Question #4c249

Nov 19, 2017

Selection B. $y < \frac{5}{3} x - 2$

Explanation:

Given:

$5 x - 3 y > 6$

Subtract 5x from both sides of the inequality:

$- 3 y > - 5 x + 6$

When we divide both sides by negative number (in this case -3), we must change the direction of the inequality:

$y < \frac{- 5}{-} 3 x + \frac{6}{-} 3$

Simplify:

$y < \frac{5}{3} x - 2$

This matches selection B.

Nov 19, 2017

B
$y < \frac{5}{3} x - 2$

Explanation:

$5 x - 3 y > 6$

All of these inequalities have y as the subject.
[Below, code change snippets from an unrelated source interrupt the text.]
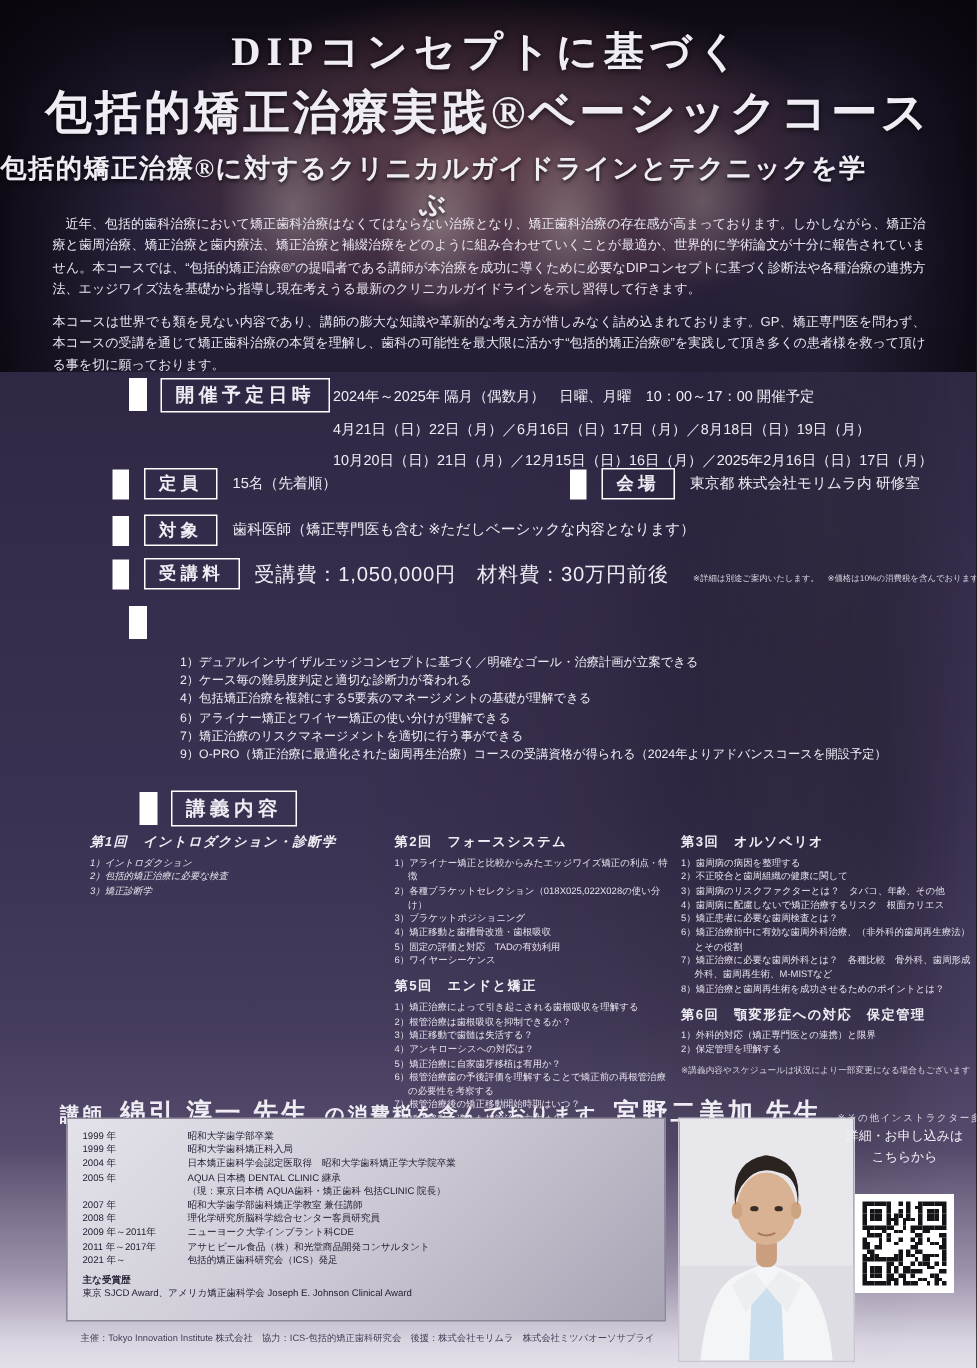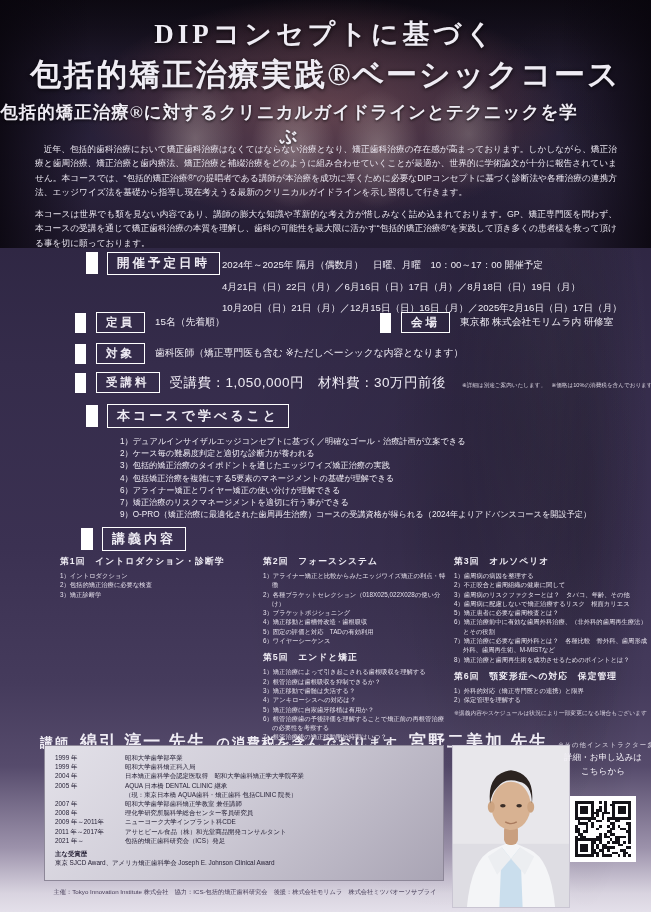--- a/index.html
+++ b/index.html
@@ -146,7 +146,6 @@
 
   <div class="learn-head seclabel">
     <span class="sq"></span>
-    <span class="lbl-box">本コースで学べること</span>
   </div>
   <div class="learn-list">
       <div class="learn-item">1）デュアルインサイザルエッジコンセプトに基づく／明確なゴール・治療計画が立案できる</div>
So lets manipulate our given inequality, almost like it is an equation, to make y the subject.

$5 x - 3 y > 6$
$- 3 y > 6 - 5 x$
$- y > 2 - \frac{5}{3} x$

Now, this part is where we need to remember we are dealing with an inequality, not an equation. With an inequality, when dividing by a negative number, you need to flip the sign. I'll show why later on.
Keeping this in mind:

$y < - 2 + \frac{5}{3} x$
$y < \frac{5}{3} x - 2$

Now, to show why you can't divide by -1 normally

$4 = 4$ (I hope you'll agree)
$4 + 1 = 4 + 1$
$\frac{4 + 1}{7} = \frac{4 + 1}{7}$
$12 \left(\frac{4 + 1}{7}\right) = 12 \left(\frac{4 + 1}{7}\right)$
$- 12 \left(\frac{4 + 1}{7}\right) = - 12 \left(\frac{4 + 1}{7}\right)$

Everything we do with an equation is fine.

Now, for an inequality:

$3 < 4$
$3 + 1 < 4 + 1$
$\frac{3 + 1}{7} < \frac{4 + 1}{7}$
$12 \left(\frac{3 + 1}{7}\right) < 12 \left(\frac{4 + 1}{7}\right)$
So far, so good. Now dividing by a negative.
$- 12 \left(\frac{3 + 1}{7}\right) < - 12 \left(\frac{4 + 1}{7}\right)$
Oops, this is wrong. Evaluating both sides we get:
$- \frac{48}{7} < - \frac{60}{7}$
Which is wrong. Therefore, flipping the sign:
$- \frac{48}{7} > - \frac{60}{7}$ is correct, and all is good.